Restate the opening lines of the material below word for word, stopping after the line that contains "The school expresses".

□ □ □ □

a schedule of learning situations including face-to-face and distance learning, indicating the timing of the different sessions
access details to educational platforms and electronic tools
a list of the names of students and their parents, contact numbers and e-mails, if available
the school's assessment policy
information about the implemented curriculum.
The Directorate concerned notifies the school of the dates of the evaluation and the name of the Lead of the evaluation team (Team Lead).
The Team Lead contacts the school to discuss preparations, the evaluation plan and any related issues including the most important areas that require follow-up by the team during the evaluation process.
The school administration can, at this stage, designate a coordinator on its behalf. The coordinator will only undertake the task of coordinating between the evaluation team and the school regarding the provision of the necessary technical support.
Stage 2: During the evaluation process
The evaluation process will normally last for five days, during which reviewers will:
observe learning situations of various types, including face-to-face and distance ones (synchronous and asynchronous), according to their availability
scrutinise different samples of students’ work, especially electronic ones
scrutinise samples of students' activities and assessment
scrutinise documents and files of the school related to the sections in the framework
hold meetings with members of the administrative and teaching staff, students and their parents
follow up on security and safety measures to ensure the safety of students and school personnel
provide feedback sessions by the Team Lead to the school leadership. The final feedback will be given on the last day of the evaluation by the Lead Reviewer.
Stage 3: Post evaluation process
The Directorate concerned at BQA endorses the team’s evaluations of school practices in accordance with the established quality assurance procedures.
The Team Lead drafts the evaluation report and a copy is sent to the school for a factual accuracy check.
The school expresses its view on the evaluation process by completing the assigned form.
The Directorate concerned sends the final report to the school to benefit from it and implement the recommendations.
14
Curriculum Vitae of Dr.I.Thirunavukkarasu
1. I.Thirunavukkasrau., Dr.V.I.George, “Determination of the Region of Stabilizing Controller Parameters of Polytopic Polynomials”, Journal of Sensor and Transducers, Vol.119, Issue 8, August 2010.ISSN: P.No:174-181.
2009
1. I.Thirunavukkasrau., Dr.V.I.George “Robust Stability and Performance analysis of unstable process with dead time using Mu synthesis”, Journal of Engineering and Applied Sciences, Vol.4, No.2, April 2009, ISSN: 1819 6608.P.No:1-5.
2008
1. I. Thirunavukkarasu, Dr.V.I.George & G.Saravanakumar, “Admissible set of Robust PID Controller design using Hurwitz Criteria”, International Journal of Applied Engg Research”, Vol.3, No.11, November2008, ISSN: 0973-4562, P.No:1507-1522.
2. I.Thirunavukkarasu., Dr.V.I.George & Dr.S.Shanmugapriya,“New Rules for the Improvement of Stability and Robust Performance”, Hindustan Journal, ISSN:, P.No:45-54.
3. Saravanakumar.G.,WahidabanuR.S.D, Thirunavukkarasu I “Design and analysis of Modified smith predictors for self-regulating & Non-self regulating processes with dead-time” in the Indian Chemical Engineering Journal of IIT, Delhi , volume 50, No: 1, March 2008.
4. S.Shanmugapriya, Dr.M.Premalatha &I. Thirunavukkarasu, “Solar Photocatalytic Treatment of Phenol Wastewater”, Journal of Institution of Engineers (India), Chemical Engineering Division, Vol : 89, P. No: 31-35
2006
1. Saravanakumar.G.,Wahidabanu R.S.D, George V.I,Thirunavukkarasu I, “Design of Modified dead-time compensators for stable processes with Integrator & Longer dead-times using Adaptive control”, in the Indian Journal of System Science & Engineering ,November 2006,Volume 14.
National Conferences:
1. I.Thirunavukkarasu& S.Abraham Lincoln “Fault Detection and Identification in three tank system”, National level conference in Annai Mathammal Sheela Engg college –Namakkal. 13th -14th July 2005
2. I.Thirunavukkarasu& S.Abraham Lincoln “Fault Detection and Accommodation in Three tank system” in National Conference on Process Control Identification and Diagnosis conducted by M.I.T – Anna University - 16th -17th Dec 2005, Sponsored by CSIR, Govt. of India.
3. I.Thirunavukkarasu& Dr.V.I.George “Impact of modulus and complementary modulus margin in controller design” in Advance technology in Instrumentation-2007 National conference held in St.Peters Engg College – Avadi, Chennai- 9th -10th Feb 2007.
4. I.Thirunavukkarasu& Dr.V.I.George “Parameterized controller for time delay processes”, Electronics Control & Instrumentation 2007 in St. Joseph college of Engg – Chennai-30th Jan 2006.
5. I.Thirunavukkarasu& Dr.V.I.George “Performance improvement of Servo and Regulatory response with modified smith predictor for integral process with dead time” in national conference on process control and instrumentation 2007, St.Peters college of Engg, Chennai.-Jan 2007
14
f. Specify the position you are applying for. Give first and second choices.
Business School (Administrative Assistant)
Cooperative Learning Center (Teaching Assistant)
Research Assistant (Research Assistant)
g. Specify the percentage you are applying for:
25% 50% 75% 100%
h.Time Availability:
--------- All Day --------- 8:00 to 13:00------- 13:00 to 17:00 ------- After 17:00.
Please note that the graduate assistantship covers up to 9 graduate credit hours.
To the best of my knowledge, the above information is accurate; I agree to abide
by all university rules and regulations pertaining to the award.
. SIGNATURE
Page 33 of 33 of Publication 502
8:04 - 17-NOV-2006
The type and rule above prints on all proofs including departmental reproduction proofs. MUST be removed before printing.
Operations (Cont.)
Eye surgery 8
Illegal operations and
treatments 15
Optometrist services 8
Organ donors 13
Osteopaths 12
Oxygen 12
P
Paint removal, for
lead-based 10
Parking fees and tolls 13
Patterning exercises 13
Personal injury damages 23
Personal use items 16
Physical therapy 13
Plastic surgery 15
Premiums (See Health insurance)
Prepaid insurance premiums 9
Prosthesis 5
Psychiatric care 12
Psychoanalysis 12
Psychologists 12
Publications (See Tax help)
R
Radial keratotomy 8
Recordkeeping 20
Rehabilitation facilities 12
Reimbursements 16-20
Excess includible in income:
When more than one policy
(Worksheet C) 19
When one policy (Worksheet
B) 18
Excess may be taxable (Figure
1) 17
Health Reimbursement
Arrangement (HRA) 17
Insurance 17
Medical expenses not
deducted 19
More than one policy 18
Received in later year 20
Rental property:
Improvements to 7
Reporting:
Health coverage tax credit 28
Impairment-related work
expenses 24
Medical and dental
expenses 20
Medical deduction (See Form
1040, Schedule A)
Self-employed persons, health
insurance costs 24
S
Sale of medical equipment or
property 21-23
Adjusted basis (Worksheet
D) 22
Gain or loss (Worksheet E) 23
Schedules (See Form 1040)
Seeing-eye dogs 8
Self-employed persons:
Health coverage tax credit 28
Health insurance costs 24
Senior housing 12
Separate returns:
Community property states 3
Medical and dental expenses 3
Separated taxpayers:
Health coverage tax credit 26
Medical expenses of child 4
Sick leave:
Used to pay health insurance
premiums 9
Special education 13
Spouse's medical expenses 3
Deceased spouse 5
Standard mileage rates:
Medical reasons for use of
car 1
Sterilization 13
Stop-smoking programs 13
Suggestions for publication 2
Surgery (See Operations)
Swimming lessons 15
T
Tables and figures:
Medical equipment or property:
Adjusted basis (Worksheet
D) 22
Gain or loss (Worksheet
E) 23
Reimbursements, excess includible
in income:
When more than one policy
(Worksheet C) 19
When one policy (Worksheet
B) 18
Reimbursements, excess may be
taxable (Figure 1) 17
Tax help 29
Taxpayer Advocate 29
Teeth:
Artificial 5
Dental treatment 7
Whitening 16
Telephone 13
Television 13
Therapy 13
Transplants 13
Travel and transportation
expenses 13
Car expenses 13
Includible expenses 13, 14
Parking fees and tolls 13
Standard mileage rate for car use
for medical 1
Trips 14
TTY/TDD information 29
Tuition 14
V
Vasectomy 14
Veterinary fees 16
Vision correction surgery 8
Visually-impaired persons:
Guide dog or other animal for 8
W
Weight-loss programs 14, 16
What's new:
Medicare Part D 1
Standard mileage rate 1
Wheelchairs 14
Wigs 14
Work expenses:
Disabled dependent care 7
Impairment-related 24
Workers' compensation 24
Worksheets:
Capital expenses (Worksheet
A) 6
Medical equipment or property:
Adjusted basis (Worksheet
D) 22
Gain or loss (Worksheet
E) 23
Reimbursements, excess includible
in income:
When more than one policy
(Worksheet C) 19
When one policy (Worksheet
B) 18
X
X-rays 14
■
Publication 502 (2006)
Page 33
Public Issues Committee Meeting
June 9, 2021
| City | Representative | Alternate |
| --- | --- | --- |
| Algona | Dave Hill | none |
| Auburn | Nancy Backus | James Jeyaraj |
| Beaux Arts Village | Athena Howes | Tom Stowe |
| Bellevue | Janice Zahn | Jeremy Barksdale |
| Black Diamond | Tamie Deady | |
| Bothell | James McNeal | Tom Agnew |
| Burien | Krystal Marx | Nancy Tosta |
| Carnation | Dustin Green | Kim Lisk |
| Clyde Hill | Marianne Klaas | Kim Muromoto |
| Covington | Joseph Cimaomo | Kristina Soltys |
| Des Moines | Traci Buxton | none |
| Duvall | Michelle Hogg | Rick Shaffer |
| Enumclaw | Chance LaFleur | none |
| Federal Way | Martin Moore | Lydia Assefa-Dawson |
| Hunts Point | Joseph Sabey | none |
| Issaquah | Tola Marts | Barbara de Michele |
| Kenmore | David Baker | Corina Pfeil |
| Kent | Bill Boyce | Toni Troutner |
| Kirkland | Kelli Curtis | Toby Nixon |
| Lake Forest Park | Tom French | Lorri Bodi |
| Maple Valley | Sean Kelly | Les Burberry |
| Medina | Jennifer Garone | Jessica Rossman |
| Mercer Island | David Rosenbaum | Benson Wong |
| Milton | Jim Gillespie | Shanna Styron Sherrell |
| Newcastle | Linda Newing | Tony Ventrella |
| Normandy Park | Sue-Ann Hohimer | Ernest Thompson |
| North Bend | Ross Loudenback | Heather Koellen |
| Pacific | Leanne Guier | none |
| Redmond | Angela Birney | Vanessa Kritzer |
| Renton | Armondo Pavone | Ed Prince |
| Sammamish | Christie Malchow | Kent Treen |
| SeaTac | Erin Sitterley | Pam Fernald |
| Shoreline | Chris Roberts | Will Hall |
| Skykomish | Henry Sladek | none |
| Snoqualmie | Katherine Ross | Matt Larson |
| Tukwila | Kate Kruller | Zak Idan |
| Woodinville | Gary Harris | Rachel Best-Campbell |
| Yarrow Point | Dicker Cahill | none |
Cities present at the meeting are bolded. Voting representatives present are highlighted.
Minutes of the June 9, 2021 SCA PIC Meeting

□ □ □ □

**Task solution:**
a schedule of learning situations including face-to-face and distance learning, indicating the timing of the different sessions
access details to educational platforms and electronic tools
a list of the names of students and their parents, contact numbers and e-mails, if available
the school's assessment policy
information about the implemented curriculum.
The Directorate concerned notifies the school of the dates of the evaluation and the name of the Lead of the evaluation team (Team Lead).
The Team Lead contacts the school to discuss preparations, the evaluation plan and any related issues including the most important areas that require follow-up by the team during the evaluation process.
The school administration can, at this stage, designate a coordinator on its behalf. The coordinator will only undertake the task of coordinating between the evaluation team and the school regarding the provision of the necessary technical support.
Stage 2: During the evaluation process
The evaluation process will normally last for five days, during which reviewers will:
observe learning situations of various types, including face-to-face and distance ones (synchronous and asynchronous), according to their availability
scrutinise different samples of students’ work, especially electronic ones
scrutinise samples of students' activities and assessment
scrutinise documents and files of the school related to the sections in the framework
hold meetings with members of the administrative and teaching staff, students and their parents
follow up on security and safety measures to ensure the safety of students and school personnel
provide feedback sessions by the Team Lead to the school leadership. The final feedback will be given on the last day of the evaluation by the Lead Reviewer.
Stage 3: Post evaluation process
The Directorate concerned at BQA endorses the team’s evaluations of school practices in accordance with the established quality assurance procedures.
The Team Lead drafts the evaluation report and a copy is sent to the school for a factual accuracy check.
The school expresses its view on the evaluation process by completing the assigned form.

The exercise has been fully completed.